Plasma TMAO levels among patients presenting with chest pain predict both near- and long-term risks of incident cardiovascular events, and may thus provide clinical utility in risk stratification among subjects presenting with suspected ACS.
氧化三甲胺(TMAO)是一种由肠道微生物群对含三甲胺(TMA)的膳食营养素(如胆碱或肉碱)进行代谢产生的促动脉粥样硬化和促血栓形成代谢物,其全身水平可预测稳定的一级和二级预防患者发生心血管事件的风险。然而,TMAO在急性冠状动脉综合征(ACS)中的预后价值仍不清楚。

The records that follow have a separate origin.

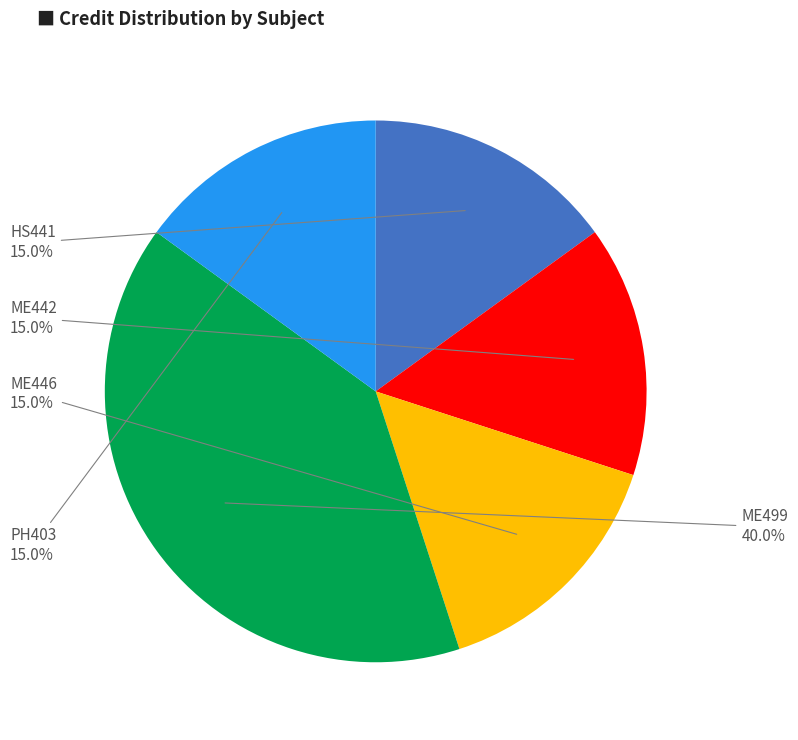

To the nearest percent, what percentage of the pie is ME446?

15%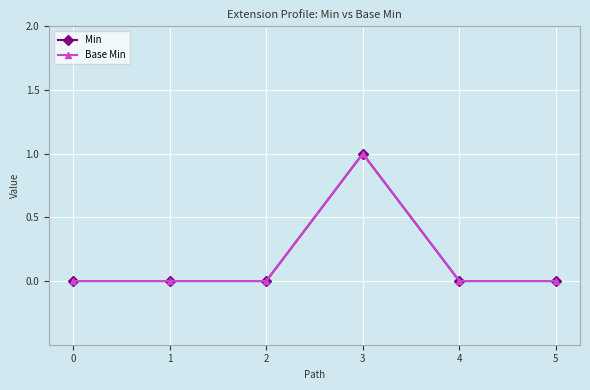

Does the chart have visible grid lines?

Yes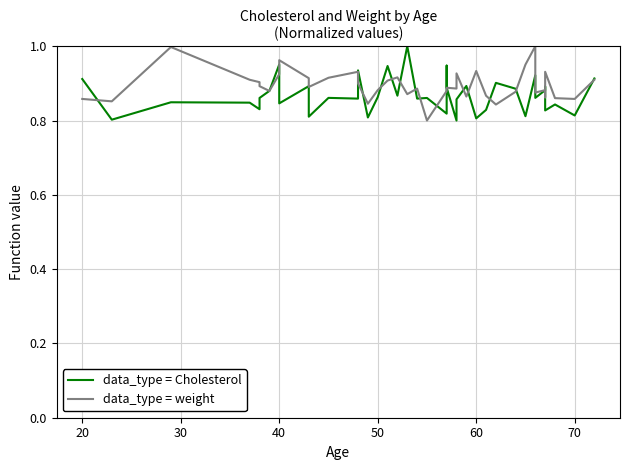

Which series has the largest total across all categories?

data_type = weight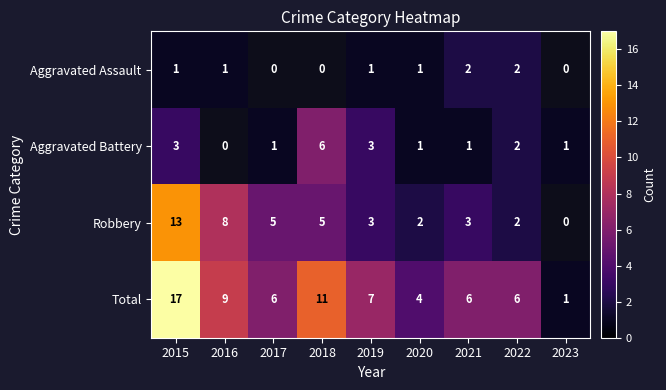

The value of Aggravated Assault at 2019 is 1.5. True or false?

False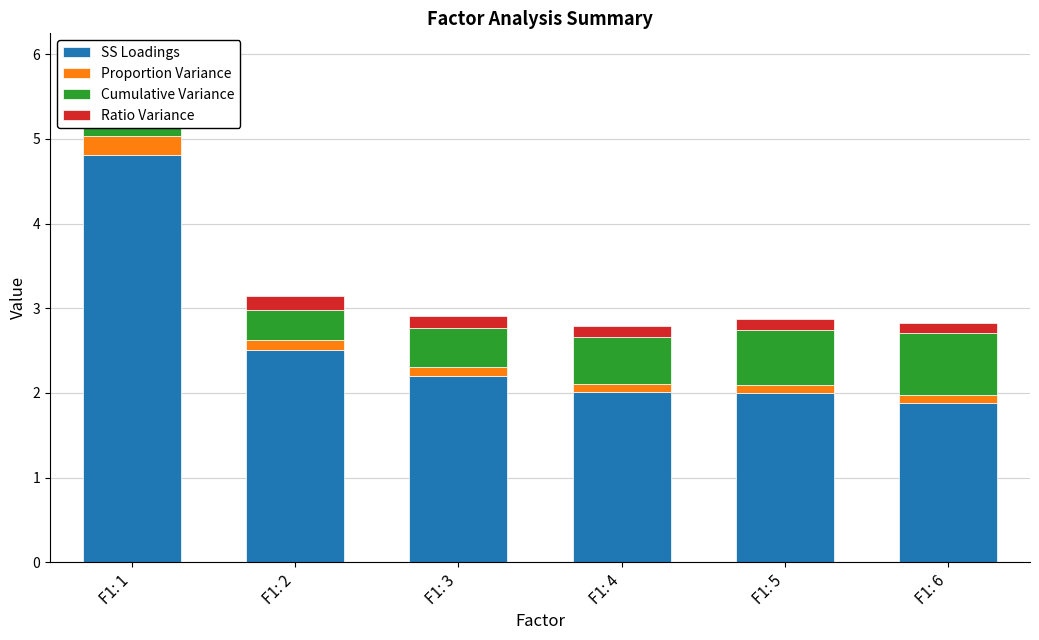

Reading left to right, extract all data points from this chart.

SS Loadings: 4.8	2.5	2.2	2.0	2.0	1.9
Proportion Variance: 0.2	0.1	0.1	0.1	0.1	0.1
Cumulative Variance: 0.2	0.3	0.5	0.5	0.6	0.7
Ratio Variance: 0.3	0.2	0.1	0.1	0.1	0.1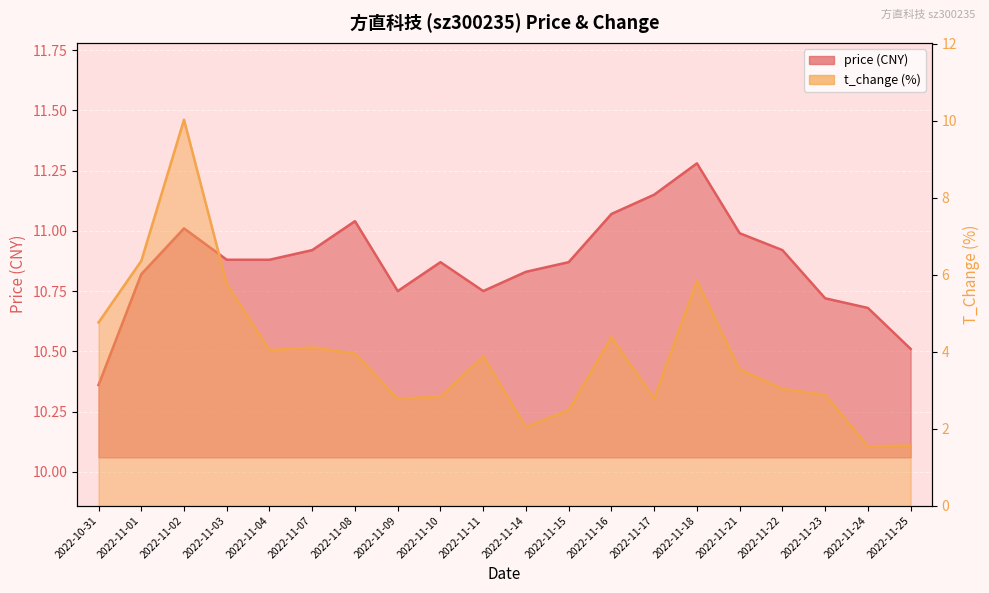

True or false: price has more than 0 points higher than both neighbors.

True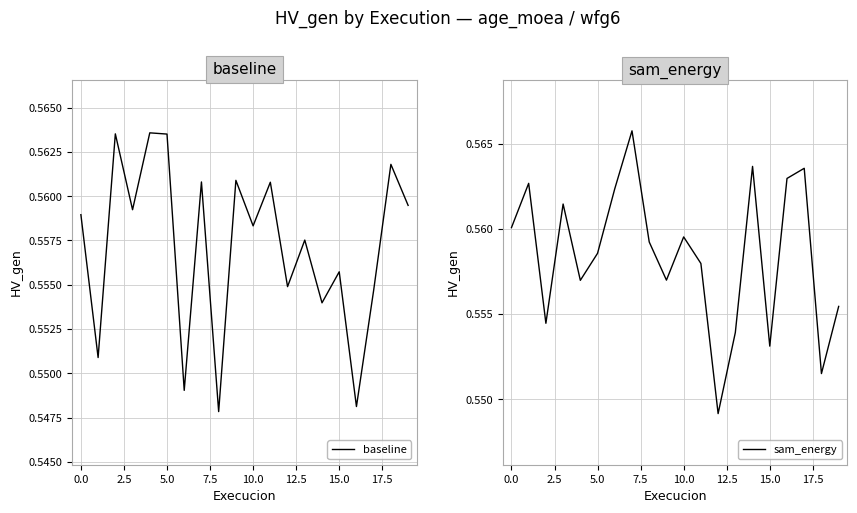

How many sam_energy values are between 0 and 1?

20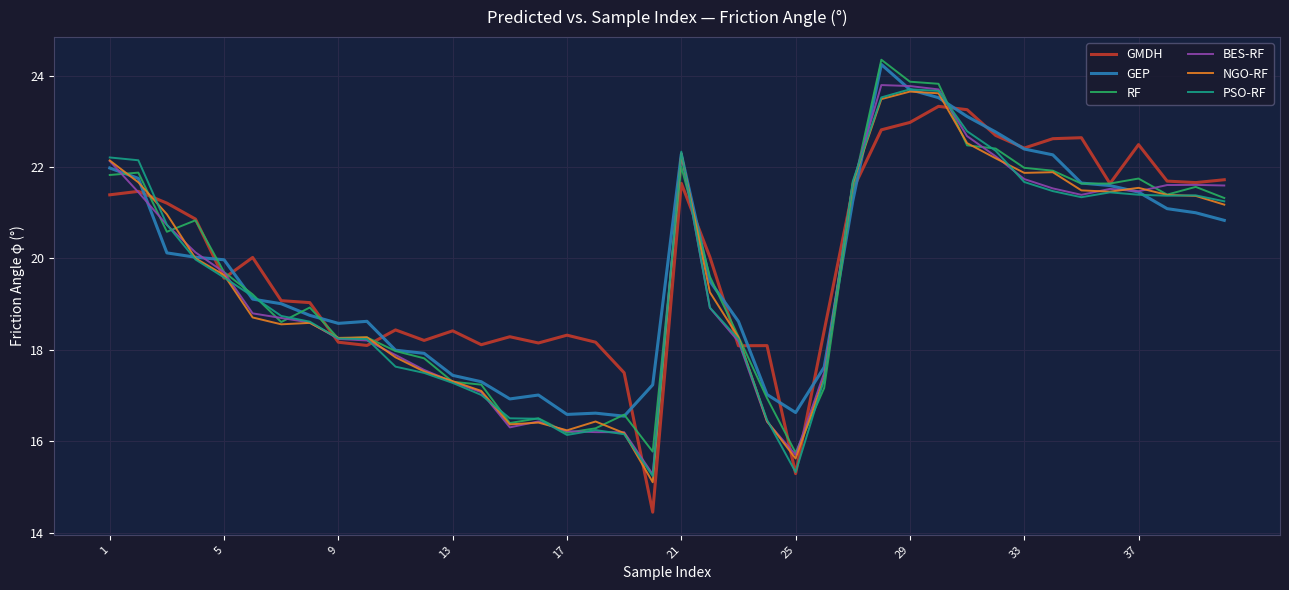

In GEP, how many points are lower than both neighbors (excluding endpoints)?

5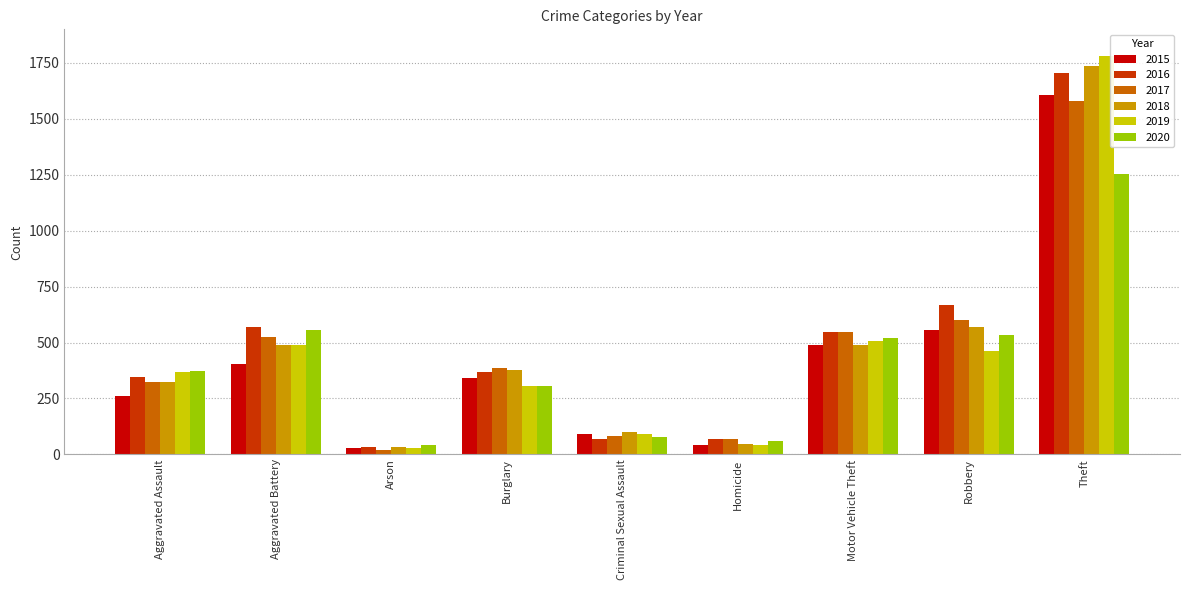

Is it true that 2015 equals 295 at Robbery?

False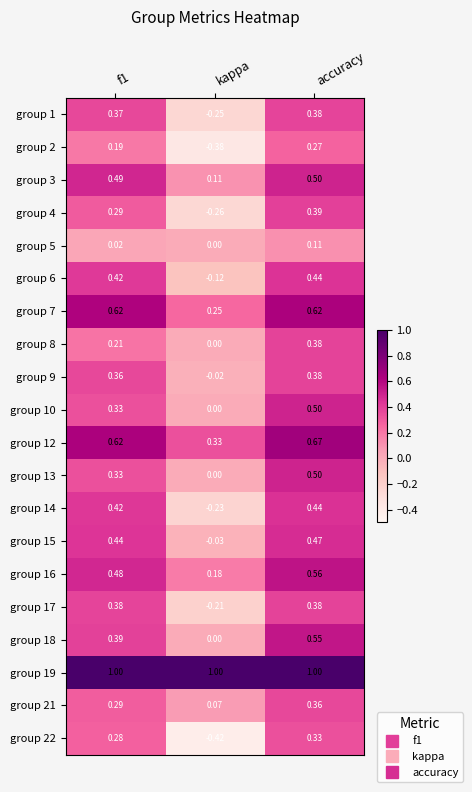

Which series has the largest total across all categories?

group 19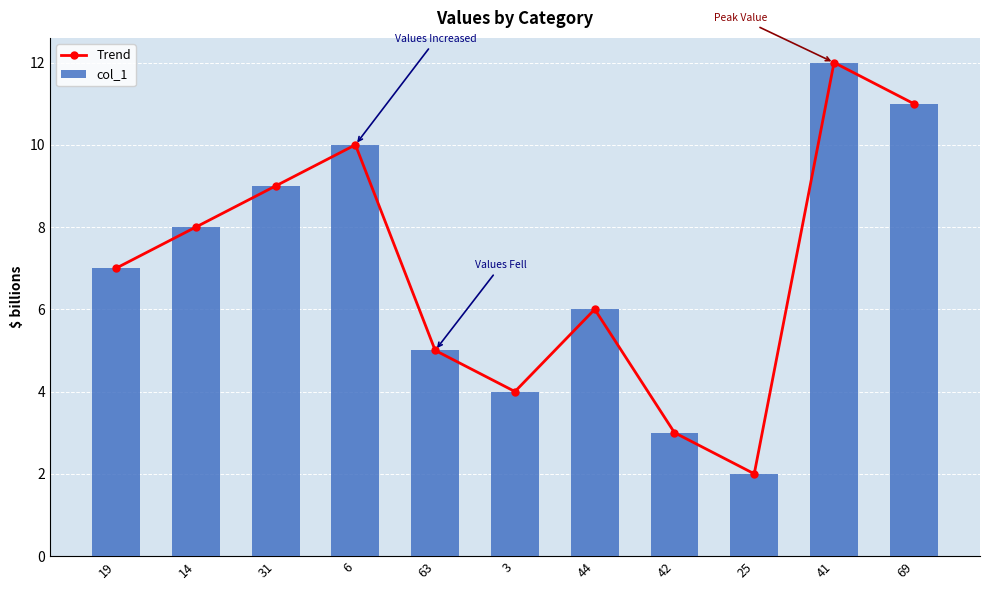

What is the difference between the maximum and minimum values in the col_1 series?

10.0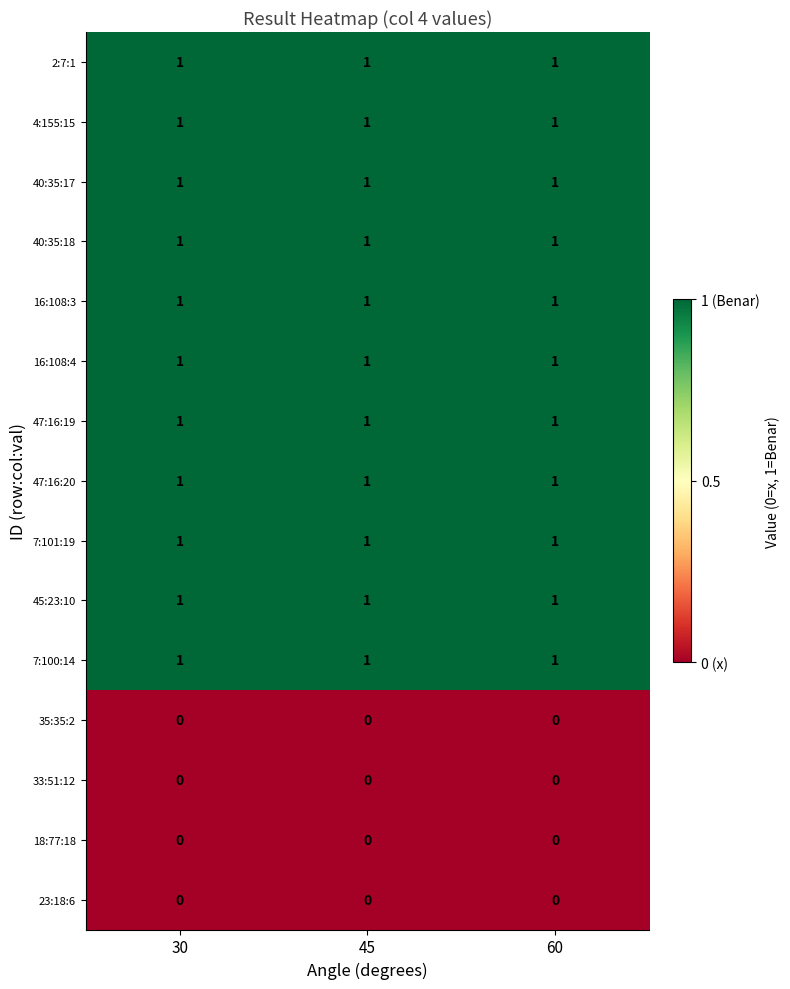

At how many categories does at least one series exceed 0?

3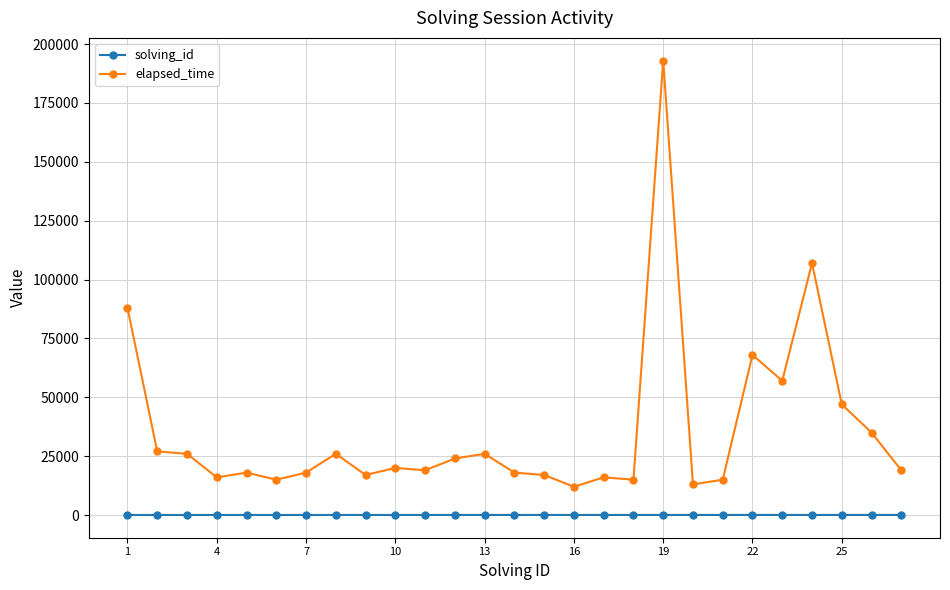

True or false: solving_id and elapsed_time cross at least once.

False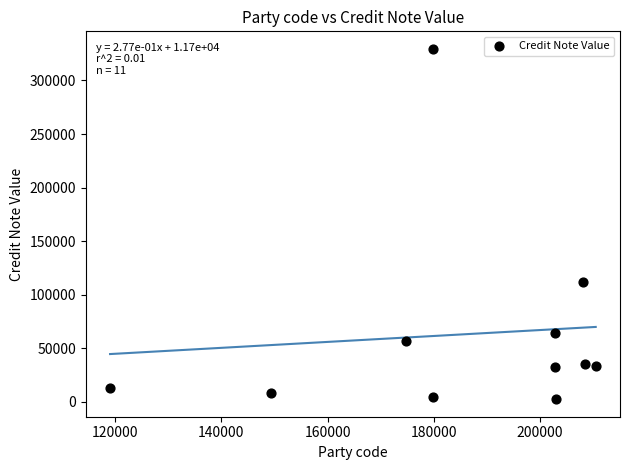

What is the average Y value?

62988.4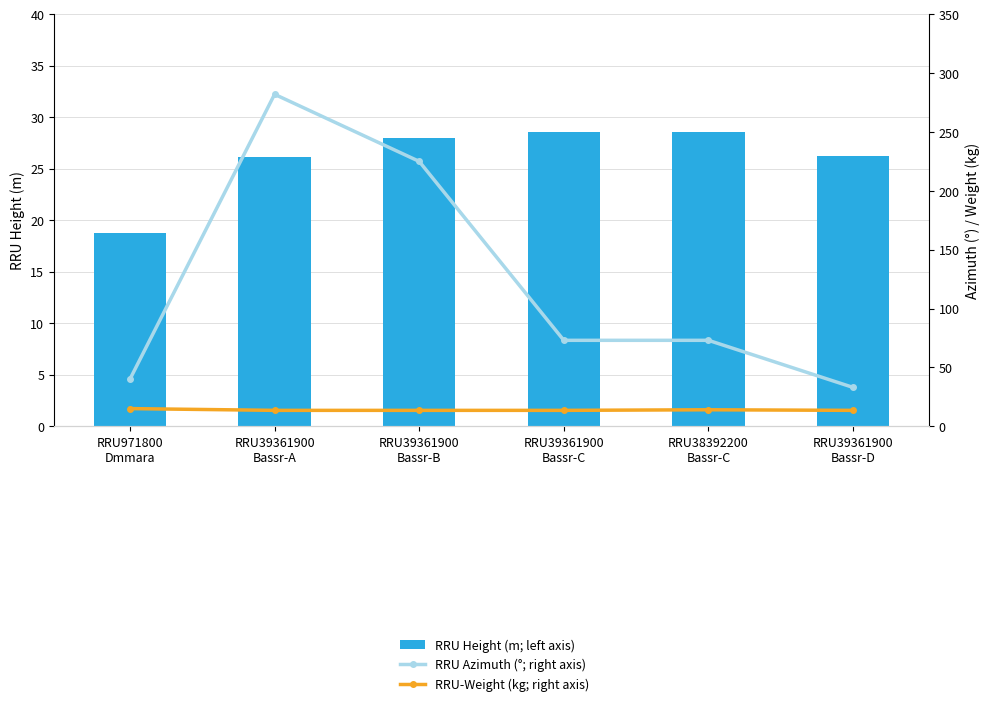

What is the total value across all series at RRU39361900
Bassr-D?

72.8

我们在两个独立队列中研究了TMAO水平与ACS连续患者发生心血管风险之间的关系。在克利夫兰队列中,由因疑似心脏源性胸痛就诊于急诊科(ED)的连续受试者(n = 530)组成,就诊时血浆TMAO水平升高与随后30天(第四四分位数(Q4)调整优势比(OR)6.30,95%置信区间(CI),1.89 - 21.0,P < 0.01)和6个月(Q4调整OR 5.65,95%CI,1.91 - 16.7;P < 0.01)期间发生主要不良心脏事件(MACE,包括心肌梗死、中风、血管重建需求或死亡)的风险独立相关。TMAO水平也是长期(7年)死亡率的显著预测因子(Q4调整风险比1.81,95%CI,1.04 - 3.15;P < 0.05)。有趣的是,即使在最初肌钙蛋白T阴性(< 0.1 ng/mL)的受试者中,初始就诊时的TMAO水平也能预测近期(30天和6个月)发生MACE的风险(30天,Q4调整OR 5.83,95%CI,1.79 - 19.03;P < 0.01)。还在一个接受冠状动脉造影的独立多中心瑞士ACS患者队列(n = 1683)中评估了TMAO的预后价值。氧化三甲胺再次预测MACE风险增加(1年)(调整后的Q4风险比:1.57,95%CI,1.03 - 2.41;P < 0.05)。
胸痛患者的血浆TMAO水平可预测心血管事件发生的近期和长期风险,因此可能在疑似ACS患者的风险分层中提供临床应用价值。